室内楽的
ブラームスの交響曲に対する否定的な見解の中でしばしば用いられる形容詞。
この意味で使用される場合の対義語は「交響的」である。つまりブラームスの交響曲はしばしば「交響的でない」として批判されたのである。この周辺の経緯は、私がブログに書かずとも日本語で読める専門書が多々出回っている。現代ではほぼ意味を失っている対比だと思われる。その論法にこだわるなら「交響的に書かれたつまらぬ交響曲」だってたくさんあると思う。

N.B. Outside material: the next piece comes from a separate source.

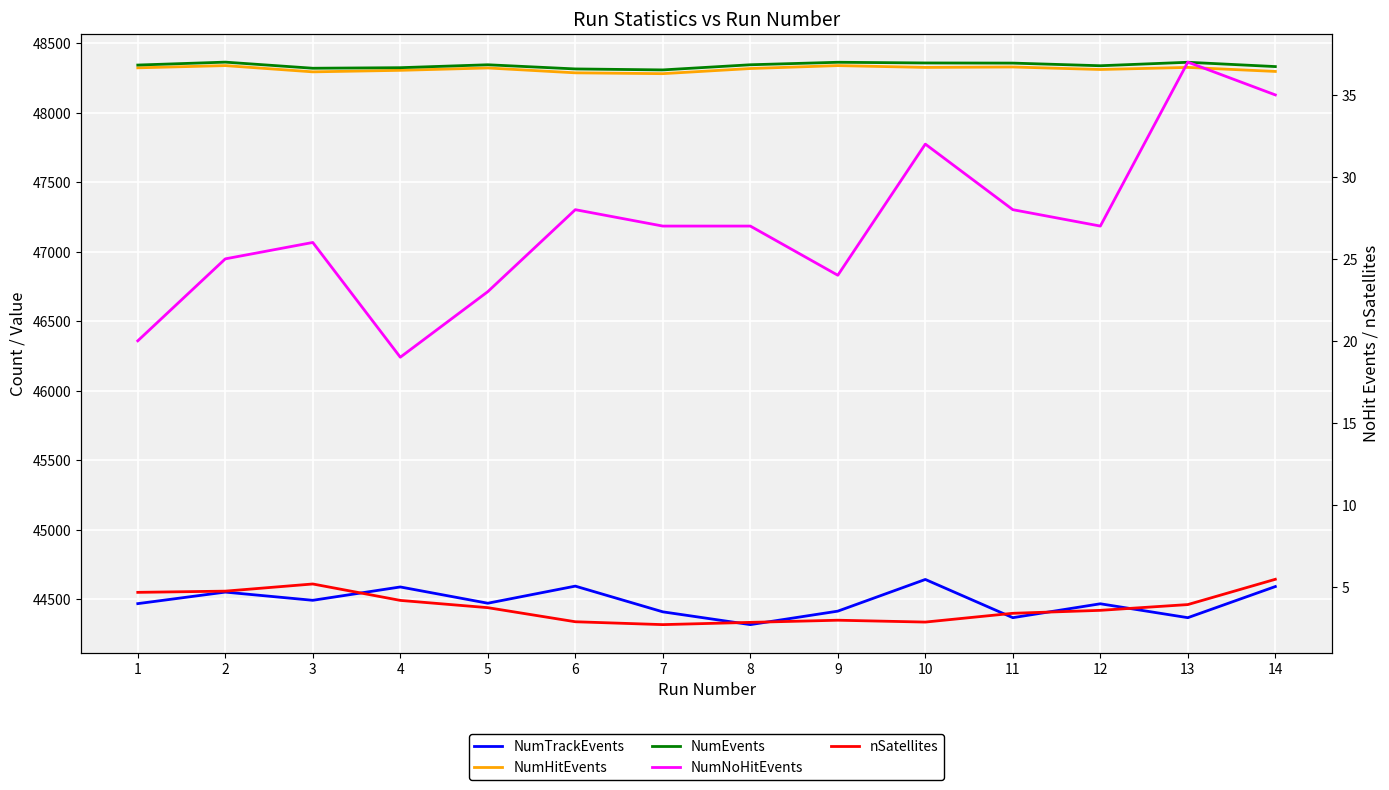

Is it true that NumEvents equals 48365.0 at 2?

True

ブラームス在世中、交響曲が「室内楽的」といって批判されたのに対して、逆に室内楽が「交響的」といって批判されたのはあまり聞いたことがない。そもそも私自身は「室内楽的な交響曲」と聞いても、ちっとも批判的なニュアンスとは思えないのだ。ブラームスの室内楽がどれだけ素晴らしいか知っていることも原因のひとつだろうが、「交響的」という言葉の定義が曖昧なことも大きく影響している。「室内楽的」「交響的」の二つの言葉を対立用語と捉える見方自体に違和感がある。
「室内楽的な交響曲」という言葉を聞くと、「細部まで十分に練り上げられた交響曲」というニュアンスを想像してしまい、むしろ誉め言葉と受け止めてしまう。